For now, activists, researchers and clinicians agree that these kinks are par for the course—and no cause for pipeline panic. While the fall’s triple chiller raised many questions, one thing is clear: With entry inhibitors—and the way-out integrase and maturation inhibitors (which block other points in HIV’s reproductive cycle)—in the works, these experts say we will someday see a brave new HIV treatment world, where the current meds (and their baggage of side effects) are a last resort.
But one veteran HIV doctor deems it foolish to put such stock in pipeline promises. Joseph Sonnabend, MD, rejects the notion that most people with HIV will inevitably have their current combos fail and that new med models provide the only answer. “We should address becoming less dependent on a continuing flow of new drugs,” the AIDS maverick says, “by improving patient care in ways that prolong the durability of HIV regimens.” His Rx for docs? Stop wasting meds by switching combos whenever patients have detectable, but stable and safe, viral loads. And take responsibility for poor adherence by offering patients tolerable regimens and trusting relationships for frank talk about missed doses.
Sonnabend’s 4-1-1: Don’t think kink—love the meds you’re with.
Studying Safety: Two Views
Since the FDA had to recall the painkiller Vioxx after neglecting data on its major heart attack and stroke risk, the feds have upped scrutiny of safety issues in clinical trials. Is this good or bad for HIV?
The Cost of Caution
Heightened security could slow fast-track HIV drug approval—and research and development. “Fewer new drugs will be licensed, when they might be sorely needed,” says John Moore, MD, a pioneering entry inhibitor researcher. “And the more drugs that are rejected late in the pipeline, the less likely that new-drug programs will be initiated,” Moore says. “It’s understandable that the FDA raises the [safety] bar, but is it right? That’s for the HIV community to decide.”
Roll On, Reforms
Long-term survivor and treatment activist Nelson Vergel believes that the community can have it all: more, better, safer trials and meds. Increased safety scrutiny was a much-needed reform, he says, as was instituting trials for people with much resistance and few med options. “Now the FDA should enforce intercompany collaboration in combination studies of drugs,” Vergel says, so med vets can get more than one new drug at a time. He hopes Tibotec’s Phase III trial of its experimental non-nuke/protease combo (see “In and Out of the Pipeline,” right) “may help shift the FDA toward a paradigm with more MEAT,” or Multi-Experimental Agent Trials—the hot issue on activist agendas.

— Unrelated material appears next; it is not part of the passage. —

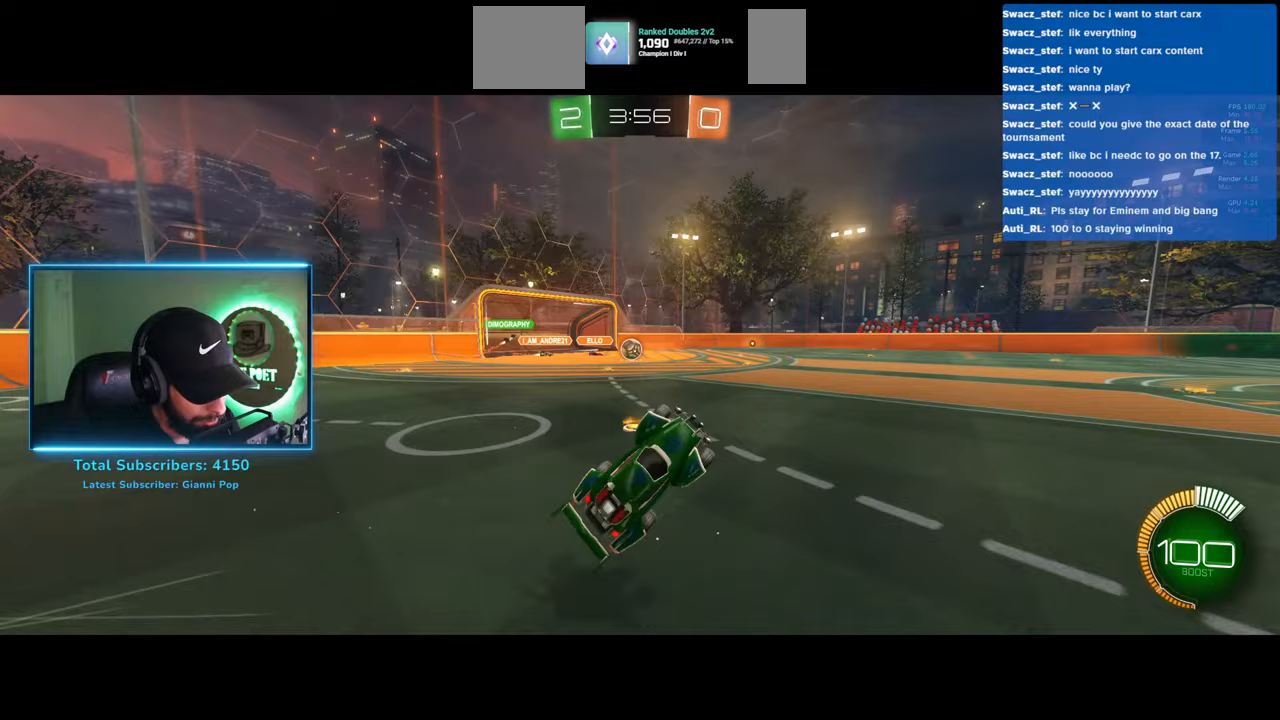
{"keys": ["w"], "mouse": [], "events": []}
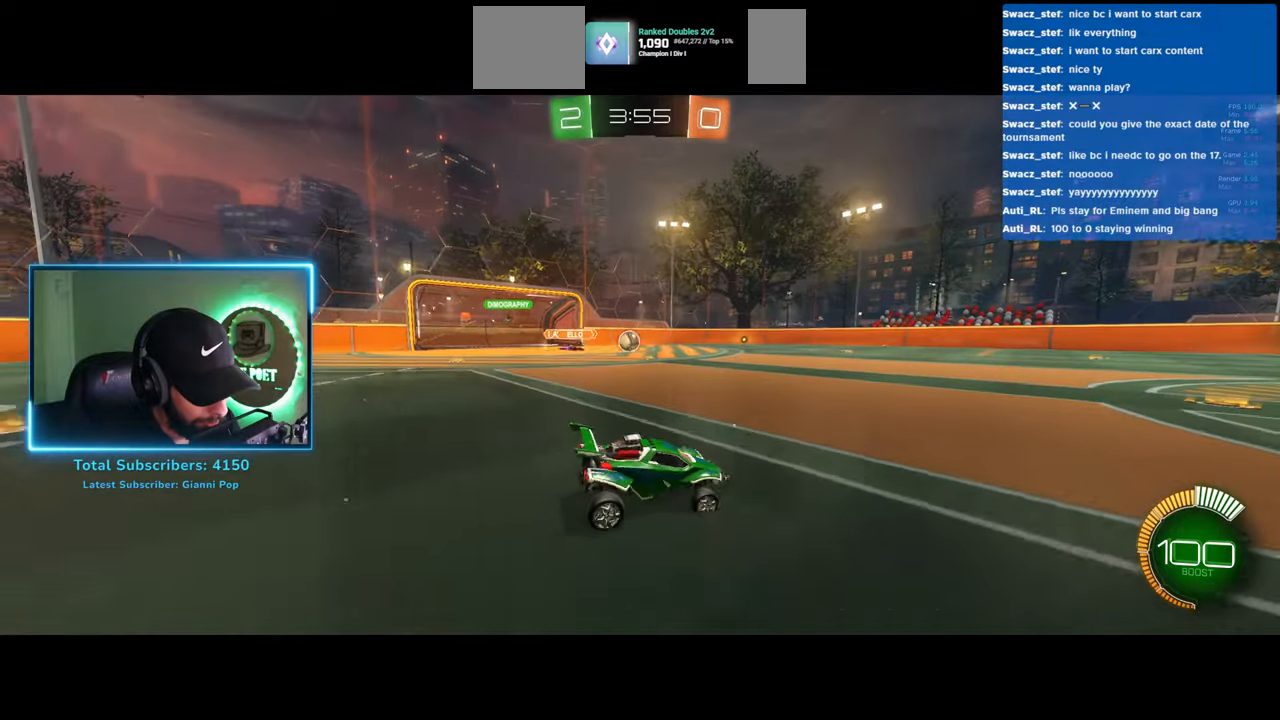
{"keys": ["a", "w"], "mouse": [], "events": [[50, "d", "down"], [383, "d", "up"], [483, "a", "down"]]}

In and Out of the Pipeline
For the first time, a clinical trial is testing two experimental HIV drugs together. A combo of the non-nuke TMC125 and the protease inhibitor (PI) TMC114 is being put under the glass in a Phase III study, says Tibotec Pharmaceuticals, which makes both. The tests involve 18 countries and 600 people with HIV resistant to non-nukes and PIs.
And in October, Abbott Laboratories got FDA approval of a new tablet to replace the gel-cap version of their PI, Kaletra (lopinavir with a ritonavir [Norvir] booster). Benefits: fewer pills per day, no food requirements and no need for refrigeration. Studies suggest it may also cause fewer gastrointestinal side effects. Abbott is working on a new version of Norvir by itself, too.